Pouso do robô Zhurong e acampamento marciano põem a China no pelotão de frente da corrida para Marte

Com o pouso do robô Zhurong em Marte, a China se tornou o primeiro país a realizar uma operação de órbita, pouso e deslocamento de um veículo espacial na primeira tentativa. Historicamente, apenas metade das tentativas de pouso no planeta vermelho são bem-sucedidas.

O robô Zhurong, que na mitologia chinesa significa Deus do Fogo, desembarcou numa área chamada Utopia Planitia, uma vasta planície localizada no hemisfério norte de Marte. Equipado com câmeras, radar, laser e painéis solares que fornecem energia, ele vai estudar o ambiente e analisar a composição das rochas.

A quilômetros de distância dos laboratórios da agência espacial chinesa, em pleno deserto, o governo construiu o Acampamento de Marte (Mars Camp). Localizado numa área remota no noroeste do país, na província de Quinghai, a região é conhecida como o lugar que apresenta as condições mais parecidas com as do planeta vermelho. E, ao dotá-la de infraestrutura, o objetivo é experimentar como seriam as condições de vida por lá.

Em uma área de 50 mil metros quadrados, há alojamentos feitos com contêineres que abrigam até 60 pessoas, centro de estudos e equipamentos para treinamento e simulações. Desde que foi aberto, o local experimenta um boom de turismo espacial atraindo profissionais, cientistas, estudantes e turistas.

Alerta de invasão alienígena

As condições de vida no acampamento são planejadas para imitar uma viagem espacial. Os hóspedes comem vegetais cozidos, participam de simulação de missão de resgate em Marte e acordam com uma sirene de alerta de invasão alienígena para ver o nascer do sol no deserto.

“A China vem avançando com rapidez na corrida para desbravar o planeta vermelho”, diz o especialista em tecnologias disruptivas Arie Halpern. “Em pouco tempo, conseguiu seu espaço entre os líderes na corrida espacial”, completa.

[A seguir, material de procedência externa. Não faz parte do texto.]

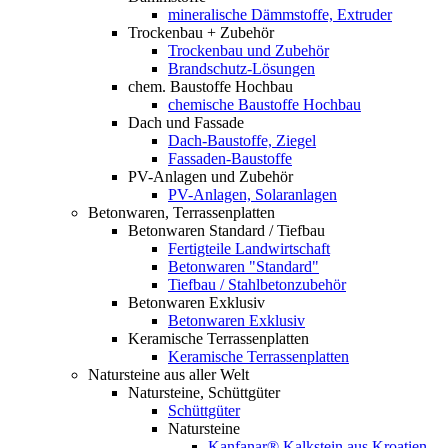
mineralische Dämmstoffe, Extruder
Trockenbau + Zubehör
Trockenbau und Zubehör
Brandschutz-Lösungen
chem. Baustoffe Hochbau
chemische Baustoffe Hochbau
Dach und Fassade
Dach-Baustoffe, Ziegel
Fassaden-Baustoffe
PV-Anlagen und Zubehör
PV-Anlagen, Solaranlagen
Betonwaren, Terrassenplatten
Betonwaren Standard / Tiefbau
Fertigteile Landwirtschaft
Betonwaren "Standard"
Tiefbau / Stahlbetonzubehör
Betonwaren Exklusiv
Betonwaren Exklusiv
Keramische Terrassenplatten
Keramische Terrassenplatten
Natursteine aus aller Welt
Natursteine, Schüttgüter
Schüttgüter
Natursteine
Kanfanar® Kalkstein aus Kroatien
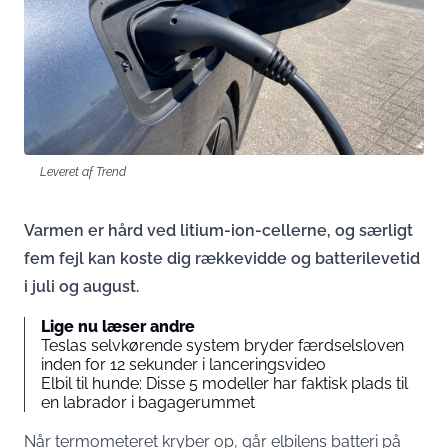
Leveret af Trend
Varmen er hård ved litium-ion-cellerne, og særligt
fem fejl kan koste dig rækkevidde og batterilevetid
i juli og august.
Lige nu læser andre
Teslas selvkørende system bryder færdselsloven
inden for 12 sekunder i lanceringsvideo
Elbil til hunde: Disse 5 modeller har faktisk plads til
en labrador i bagagerummet
Når termometeret kryber op, går elbilens batteri på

Desde o início deste ano, três missões aportaram em Marte. Antes da chinesa, chegaram o robô Perseverance, da NASA, e a sonda Hope Probe, da agência espacial dos Emirados Árabes. Além das agências espaciais, estão na disputa os milionários americanos Elon Musk, Jeff Bezzos e o britânico Richard Branson.

O avanço dos chineses impressiona. Com investimento de bilhões de dólares, o país está fazendo na metade do tempo o que a NASA precisou de décadas para conseguir e segue o caminho para cumprir o objetivo ambicioso de se tornar a principal potência espacial em 2040.